> **Task details**: Which lines in the records below include the word "document"? Report each of them in full.

Source records
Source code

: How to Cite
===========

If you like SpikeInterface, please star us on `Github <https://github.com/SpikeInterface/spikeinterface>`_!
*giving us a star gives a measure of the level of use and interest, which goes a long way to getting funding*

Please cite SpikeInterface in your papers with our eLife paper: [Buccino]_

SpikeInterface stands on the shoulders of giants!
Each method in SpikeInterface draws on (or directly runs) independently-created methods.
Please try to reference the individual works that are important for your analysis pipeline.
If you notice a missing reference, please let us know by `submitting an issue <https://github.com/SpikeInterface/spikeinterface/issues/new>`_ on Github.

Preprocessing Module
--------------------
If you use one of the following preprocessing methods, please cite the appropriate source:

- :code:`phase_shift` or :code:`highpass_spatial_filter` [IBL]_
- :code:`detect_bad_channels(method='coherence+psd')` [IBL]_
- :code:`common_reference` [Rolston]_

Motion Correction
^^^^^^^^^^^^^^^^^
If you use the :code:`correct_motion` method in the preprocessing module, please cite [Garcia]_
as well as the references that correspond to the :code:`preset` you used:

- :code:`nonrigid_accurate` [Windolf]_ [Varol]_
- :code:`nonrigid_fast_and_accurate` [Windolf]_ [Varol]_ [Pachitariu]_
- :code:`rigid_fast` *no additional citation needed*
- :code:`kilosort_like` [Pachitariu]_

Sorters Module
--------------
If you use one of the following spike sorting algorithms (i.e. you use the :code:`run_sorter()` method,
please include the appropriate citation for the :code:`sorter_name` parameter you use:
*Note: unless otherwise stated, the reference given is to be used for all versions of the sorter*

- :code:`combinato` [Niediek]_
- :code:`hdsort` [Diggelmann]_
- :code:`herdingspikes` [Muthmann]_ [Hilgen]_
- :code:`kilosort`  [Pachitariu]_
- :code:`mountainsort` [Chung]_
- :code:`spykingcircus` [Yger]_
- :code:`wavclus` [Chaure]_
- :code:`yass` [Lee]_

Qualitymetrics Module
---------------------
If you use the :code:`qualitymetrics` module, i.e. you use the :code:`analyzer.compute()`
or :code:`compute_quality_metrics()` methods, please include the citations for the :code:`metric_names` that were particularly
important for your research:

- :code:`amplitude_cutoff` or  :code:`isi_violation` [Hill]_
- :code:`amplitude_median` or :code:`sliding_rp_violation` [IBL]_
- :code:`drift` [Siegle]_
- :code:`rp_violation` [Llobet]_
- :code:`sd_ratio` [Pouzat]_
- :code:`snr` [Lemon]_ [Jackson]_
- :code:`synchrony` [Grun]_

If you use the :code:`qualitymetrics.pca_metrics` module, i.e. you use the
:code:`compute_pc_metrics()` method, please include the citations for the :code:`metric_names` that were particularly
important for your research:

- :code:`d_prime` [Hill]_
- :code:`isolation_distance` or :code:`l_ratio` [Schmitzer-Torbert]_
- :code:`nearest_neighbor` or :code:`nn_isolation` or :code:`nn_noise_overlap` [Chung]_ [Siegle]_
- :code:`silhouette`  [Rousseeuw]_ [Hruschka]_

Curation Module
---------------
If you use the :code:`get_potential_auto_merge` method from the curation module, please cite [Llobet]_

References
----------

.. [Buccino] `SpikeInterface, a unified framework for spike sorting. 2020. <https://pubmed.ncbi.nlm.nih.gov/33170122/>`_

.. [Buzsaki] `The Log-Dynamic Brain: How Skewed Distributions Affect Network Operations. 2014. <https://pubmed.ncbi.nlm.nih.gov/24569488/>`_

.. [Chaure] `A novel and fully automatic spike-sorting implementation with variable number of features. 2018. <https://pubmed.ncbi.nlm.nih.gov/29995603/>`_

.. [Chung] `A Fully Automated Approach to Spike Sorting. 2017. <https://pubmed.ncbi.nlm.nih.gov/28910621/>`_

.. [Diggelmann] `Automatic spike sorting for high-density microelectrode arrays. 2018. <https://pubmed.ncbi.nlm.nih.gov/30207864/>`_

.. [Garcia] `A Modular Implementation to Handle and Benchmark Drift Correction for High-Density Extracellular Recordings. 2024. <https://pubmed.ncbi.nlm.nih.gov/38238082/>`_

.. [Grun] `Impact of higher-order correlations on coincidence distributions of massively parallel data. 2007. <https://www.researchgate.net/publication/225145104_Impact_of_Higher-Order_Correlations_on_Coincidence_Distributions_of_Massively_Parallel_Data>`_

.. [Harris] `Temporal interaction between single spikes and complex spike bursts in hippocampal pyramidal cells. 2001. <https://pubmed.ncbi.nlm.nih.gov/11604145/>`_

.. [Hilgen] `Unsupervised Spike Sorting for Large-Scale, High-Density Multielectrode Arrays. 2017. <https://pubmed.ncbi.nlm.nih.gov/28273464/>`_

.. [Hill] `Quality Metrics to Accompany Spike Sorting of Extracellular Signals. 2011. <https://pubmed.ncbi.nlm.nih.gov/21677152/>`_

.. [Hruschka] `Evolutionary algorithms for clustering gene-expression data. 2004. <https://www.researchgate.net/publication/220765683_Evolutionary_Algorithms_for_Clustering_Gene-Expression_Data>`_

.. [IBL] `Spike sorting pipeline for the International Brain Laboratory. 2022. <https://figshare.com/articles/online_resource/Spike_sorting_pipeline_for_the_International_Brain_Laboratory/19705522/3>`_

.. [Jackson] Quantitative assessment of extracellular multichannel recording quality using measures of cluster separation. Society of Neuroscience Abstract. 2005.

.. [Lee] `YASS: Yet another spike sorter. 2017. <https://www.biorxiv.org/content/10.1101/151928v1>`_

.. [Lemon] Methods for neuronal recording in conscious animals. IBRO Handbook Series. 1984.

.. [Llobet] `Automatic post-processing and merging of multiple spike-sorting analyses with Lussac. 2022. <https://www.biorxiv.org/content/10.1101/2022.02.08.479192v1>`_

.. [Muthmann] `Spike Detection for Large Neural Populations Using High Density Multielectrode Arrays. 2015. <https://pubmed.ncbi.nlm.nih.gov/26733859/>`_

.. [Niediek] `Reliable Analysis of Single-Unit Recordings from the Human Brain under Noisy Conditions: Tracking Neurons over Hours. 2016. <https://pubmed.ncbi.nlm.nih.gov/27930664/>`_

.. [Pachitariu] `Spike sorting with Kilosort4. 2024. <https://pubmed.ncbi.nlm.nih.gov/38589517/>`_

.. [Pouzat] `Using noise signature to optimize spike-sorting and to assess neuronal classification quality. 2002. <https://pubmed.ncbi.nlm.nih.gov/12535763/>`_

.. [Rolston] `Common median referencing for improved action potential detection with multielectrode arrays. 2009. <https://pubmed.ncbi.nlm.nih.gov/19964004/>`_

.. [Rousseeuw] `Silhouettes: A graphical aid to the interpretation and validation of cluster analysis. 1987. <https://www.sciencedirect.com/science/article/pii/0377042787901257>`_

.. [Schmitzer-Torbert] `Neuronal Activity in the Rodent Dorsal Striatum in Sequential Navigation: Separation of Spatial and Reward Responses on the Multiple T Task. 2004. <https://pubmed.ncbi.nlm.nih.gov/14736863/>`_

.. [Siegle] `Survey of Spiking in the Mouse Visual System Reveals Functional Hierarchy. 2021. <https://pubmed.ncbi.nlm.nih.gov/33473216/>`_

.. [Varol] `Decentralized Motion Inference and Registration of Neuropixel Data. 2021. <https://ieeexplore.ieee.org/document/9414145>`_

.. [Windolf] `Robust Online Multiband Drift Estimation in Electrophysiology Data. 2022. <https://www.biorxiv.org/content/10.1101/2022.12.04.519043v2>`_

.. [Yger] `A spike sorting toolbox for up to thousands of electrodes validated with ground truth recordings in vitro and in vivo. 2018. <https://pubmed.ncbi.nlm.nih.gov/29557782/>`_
* * *
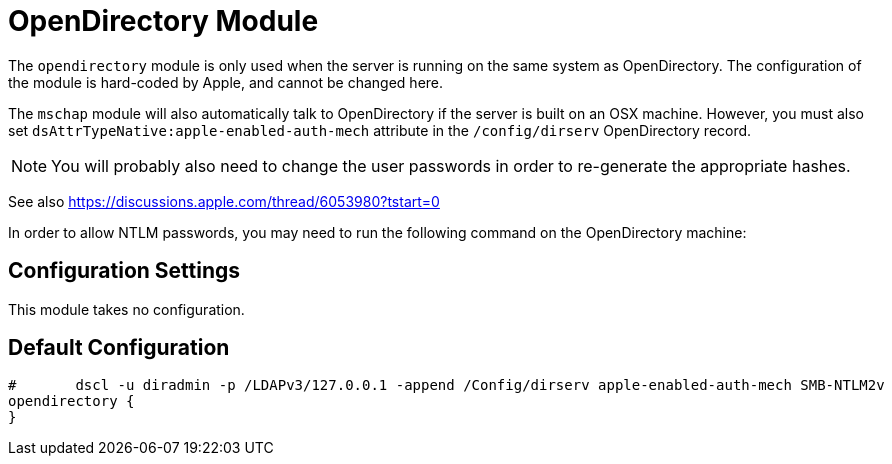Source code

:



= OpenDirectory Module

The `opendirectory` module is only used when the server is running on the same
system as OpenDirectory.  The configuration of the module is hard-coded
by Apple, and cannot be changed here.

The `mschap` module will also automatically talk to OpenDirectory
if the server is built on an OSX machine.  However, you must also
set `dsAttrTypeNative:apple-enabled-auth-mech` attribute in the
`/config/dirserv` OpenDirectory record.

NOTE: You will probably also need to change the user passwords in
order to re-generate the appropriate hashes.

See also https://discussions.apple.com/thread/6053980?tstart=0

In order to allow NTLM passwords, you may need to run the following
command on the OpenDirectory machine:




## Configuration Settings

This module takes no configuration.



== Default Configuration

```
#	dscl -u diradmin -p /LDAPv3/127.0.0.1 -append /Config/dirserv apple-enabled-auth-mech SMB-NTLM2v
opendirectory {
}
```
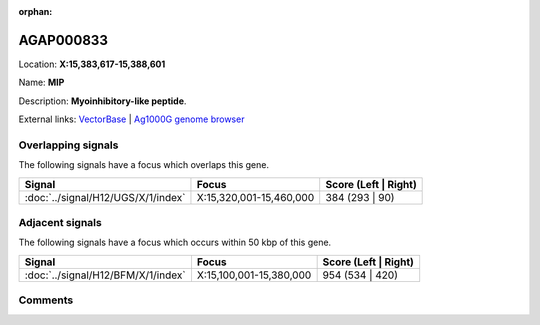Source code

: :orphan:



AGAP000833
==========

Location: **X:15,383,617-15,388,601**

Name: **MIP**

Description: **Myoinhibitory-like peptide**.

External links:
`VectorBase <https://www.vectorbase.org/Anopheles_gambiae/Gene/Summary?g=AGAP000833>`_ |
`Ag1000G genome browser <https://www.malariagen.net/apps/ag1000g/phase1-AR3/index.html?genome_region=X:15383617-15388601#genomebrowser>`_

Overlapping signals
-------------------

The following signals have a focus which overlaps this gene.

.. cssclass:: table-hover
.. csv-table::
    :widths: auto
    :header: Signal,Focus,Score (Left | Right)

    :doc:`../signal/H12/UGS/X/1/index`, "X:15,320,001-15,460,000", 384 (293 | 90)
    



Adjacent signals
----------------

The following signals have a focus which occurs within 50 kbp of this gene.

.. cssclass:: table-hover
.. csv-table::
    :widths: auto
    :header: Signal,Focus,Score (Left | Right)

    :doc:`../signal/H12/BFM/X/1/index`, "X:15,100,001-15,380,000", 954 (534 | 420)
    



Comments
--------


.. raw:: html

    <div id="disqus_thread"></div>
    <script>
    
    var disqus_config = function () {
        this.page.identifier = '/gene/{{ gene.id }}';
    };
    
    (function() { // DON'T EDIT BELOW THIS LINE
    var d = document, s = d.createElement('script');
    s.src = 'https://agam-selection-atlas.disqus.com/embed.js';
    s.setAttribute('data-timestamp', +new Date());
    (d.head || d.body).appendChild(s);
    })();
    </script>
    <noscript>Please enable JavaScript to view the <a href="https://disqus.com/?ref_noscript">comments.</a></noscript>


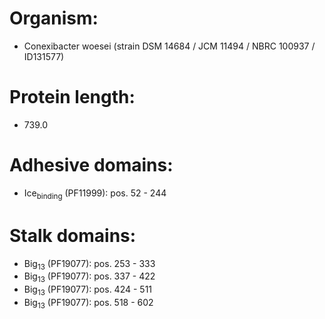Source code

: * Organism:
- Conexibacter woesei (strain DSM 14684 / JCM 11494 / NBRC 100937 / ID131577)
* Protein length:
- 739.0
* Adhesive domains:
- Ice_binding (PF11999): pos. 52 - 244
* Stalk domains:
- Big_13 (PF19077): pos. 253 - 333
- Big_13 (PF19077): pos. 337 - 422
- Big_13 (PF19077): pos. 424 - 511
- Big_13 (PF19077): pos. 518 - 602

> **Exercise result**:
.. [Varol] `Decentralized Motion Inference and Registration of Neuropixel Data. 2021. <https://ieeexplore.ieee.org/document/9414145>`_
    var d = document, s = d.createElement('script');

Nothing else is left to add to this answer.